-- TASK OBJECTIVE --
Identify every line in the records below that contains the word "следующем", and copy each of those lines. Count a match only when the case is the same.

-- DATA FOR THIS EXERCISE --
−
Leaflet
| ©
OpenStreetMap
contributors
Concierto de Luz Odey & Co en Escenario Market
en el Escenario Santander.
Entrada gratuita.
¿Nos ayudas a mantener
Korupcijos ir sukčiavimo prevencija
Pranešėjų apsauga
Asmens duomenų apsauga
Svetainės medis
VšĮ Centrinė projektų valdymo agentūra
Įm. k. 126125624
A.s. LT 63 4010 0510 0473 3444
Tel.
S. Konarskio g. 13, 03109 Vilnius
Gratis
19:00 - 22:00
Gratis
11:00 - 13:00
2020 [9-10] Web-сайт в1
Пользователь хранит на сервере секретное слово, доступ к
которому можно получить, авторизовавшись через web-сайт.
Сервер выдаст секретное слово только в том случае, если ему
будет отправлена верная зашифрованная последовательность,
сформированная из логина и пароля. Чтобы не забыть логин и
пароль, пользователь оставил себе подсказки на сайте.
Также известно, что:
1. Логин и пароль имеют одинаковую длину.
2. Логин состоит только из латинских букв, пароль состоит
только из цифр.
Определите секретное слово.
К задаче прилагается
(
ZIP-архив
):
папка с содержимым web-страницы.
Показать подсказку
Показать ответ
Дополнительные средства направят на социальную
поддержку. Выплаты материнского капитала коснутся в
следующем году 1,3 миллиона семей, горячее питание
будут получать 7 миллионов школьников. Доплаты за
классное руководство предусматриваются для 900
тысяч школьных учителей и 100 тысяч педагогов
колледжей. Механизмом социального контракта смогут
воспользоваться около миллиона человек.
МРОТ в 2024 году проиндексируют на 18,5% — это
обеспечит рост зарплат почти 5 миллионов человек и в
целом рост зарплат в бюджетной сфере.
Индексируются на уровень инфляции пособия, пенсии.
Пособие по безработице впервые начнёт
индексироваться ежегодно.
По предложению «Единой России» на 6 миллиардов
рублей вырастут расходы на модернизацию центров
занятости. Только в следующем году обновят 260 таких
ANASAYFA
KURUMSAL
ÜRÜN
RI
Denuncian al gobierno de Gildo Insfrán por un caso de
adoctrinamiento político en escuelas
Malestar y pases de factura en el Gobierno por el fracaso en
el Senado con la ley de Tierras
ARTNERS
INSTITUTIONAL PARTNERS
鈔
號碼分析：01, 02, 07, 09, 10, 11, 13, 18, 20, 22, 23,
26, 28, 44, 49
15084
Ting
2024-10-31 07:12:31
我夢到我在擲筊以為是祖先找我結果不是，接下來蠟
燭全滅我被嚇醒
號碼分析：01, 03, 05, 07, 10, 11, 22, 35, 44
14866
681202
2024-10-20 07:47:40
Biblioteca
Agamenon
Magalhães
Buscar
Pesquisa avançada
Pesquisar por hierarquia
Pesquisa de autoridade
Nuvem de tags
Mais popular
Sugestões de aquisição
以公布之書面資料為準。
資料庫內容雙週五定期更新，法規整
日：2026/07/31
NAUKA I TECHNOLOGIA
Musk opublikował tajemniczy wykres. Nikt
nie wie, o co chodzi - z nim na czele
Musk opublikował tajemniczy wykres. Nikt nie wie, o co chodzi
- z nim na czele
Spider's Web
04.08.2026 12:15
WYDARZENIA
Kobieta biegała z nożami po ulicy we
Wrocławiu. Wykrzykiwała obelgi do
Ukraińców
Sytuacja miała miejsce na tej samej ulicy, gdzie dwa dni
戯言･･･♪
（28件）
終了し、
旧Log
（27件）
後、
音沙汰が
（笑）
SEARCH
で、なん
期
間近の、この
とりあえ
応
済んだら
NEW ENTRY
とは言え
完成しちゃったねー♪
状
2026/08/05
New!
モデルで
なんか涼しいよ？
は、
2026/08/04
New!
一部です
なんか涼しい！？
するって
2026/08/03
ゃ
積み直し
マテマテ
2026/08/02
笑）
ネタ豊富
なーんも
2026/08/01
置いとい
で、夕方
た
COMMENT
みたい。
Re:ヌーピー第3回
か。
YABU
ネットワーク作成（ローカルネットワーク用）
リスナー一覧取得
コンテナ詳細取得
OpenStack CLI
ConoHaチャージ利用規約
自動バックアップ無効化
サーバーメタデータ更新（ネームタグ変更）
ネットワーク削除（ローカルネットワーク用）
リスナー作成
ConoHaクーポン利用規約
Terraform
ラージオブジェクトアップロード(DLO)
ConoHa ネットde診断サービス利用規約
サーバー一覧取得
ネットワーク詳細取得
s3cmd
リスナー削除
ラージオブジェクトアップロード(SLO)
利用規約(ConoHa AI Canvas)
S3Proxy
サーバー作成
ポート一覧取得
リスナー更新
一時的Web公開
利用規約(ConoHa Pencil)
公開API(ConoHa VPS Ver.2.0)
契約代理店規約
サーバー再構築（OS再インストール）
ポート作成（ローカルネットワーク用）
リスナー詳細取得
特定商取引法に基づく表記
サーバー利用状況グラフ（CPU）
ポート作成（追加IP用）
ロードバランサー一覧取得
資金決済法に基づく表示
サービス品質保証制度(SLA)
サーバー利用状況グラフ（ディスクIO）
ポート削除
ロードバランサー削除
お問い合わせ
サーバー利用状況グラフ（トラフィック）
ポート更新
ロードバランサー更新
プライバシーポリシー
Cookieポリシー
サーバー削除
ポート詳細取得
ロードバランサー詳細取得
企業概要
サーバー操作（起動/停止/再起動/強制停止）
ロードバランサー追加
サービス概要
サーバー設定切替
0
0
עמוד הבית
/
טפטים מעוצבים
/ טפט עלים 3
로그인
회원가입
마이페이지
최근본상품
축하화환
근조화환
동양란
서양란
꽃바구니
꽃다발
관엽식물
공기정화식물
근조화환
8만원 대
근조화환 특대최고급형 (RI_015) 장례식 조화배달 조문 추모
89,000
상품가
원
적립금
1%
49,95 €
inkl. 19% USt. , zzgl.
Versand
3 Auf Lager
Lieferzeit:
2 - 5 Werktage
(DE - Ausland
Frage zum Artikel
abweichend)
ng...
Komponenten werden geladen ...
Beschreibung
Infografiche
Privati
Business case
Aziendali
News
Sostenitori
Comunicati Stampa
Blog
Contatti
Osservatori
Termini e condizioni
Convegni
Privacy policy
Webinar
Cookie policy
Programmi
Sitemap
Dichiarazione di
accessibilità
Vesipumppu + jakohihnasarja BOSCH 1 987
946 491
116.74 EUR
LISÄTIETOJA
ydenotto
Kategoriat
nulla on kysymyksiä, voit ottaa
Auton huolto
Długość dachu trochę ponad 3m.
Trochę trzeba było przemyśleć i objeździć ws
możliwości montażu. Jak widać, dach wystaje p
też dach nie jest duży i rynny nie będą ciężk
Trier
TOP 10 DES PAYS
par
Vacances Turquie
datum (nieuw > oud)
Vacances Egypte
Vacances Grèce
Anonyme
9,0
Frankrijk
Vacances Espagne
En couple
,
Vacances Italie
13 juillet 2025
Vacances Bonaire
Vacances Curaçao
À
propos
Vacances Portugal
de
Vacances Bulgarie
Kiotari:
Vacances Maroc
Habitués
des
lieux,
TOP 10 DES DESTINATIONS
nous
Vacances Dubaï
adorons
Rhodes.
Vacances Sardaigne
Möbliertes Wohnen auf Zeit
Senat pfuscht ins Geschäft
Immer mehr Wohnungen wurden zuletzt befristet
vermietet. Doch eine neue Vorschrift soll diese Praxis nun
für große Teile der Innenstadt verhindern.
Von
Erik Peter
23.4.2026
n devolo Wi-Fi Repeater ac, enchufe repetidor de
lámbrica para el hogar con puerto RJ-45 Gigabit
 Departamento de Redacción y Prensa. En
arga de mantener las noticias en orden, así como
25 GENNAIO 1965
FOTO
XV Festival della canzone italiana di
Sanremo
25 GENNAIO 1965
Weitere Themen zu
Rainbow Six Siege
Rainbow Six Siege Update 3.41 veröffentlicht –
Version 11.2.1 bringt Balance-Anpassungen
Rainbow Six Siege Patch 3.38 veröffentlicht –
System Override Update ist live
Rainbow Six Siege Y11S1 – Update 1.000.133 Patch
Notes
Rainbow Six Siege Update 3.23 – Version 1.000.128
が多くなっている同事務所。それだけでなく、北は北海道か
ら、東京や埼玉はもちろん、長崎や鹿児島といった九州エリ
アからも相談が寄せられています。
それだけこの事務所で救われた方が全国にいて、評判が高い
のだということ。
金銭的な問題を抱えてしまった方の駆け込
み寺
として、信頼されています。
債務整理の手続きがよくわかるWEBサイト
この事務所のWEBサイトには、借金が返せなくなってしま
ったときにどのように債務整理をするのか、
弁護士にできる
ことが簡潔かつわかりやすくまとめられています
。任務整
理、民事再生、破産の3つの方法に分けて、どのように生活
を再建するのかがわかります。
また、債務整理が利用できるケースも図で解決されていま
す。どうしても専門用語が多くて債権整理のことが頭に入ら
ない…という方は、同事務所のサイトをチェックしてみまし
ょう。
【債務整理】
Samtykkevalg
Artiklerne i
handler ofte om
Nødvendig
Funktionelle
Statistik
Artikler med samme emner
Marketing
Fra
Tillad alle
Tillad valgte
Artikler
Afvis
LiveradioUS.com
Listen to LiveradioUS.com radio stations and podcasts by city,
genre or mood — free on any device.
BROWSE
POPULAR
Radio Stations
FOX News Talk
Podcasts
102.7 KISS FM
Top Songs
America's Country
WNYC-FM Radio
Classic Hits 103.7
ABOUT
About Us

-- TASK OUTPUT --
следующем году 1,3 миллиона семей, горячее питание
занятости. Только в следующем году обновят 260 таких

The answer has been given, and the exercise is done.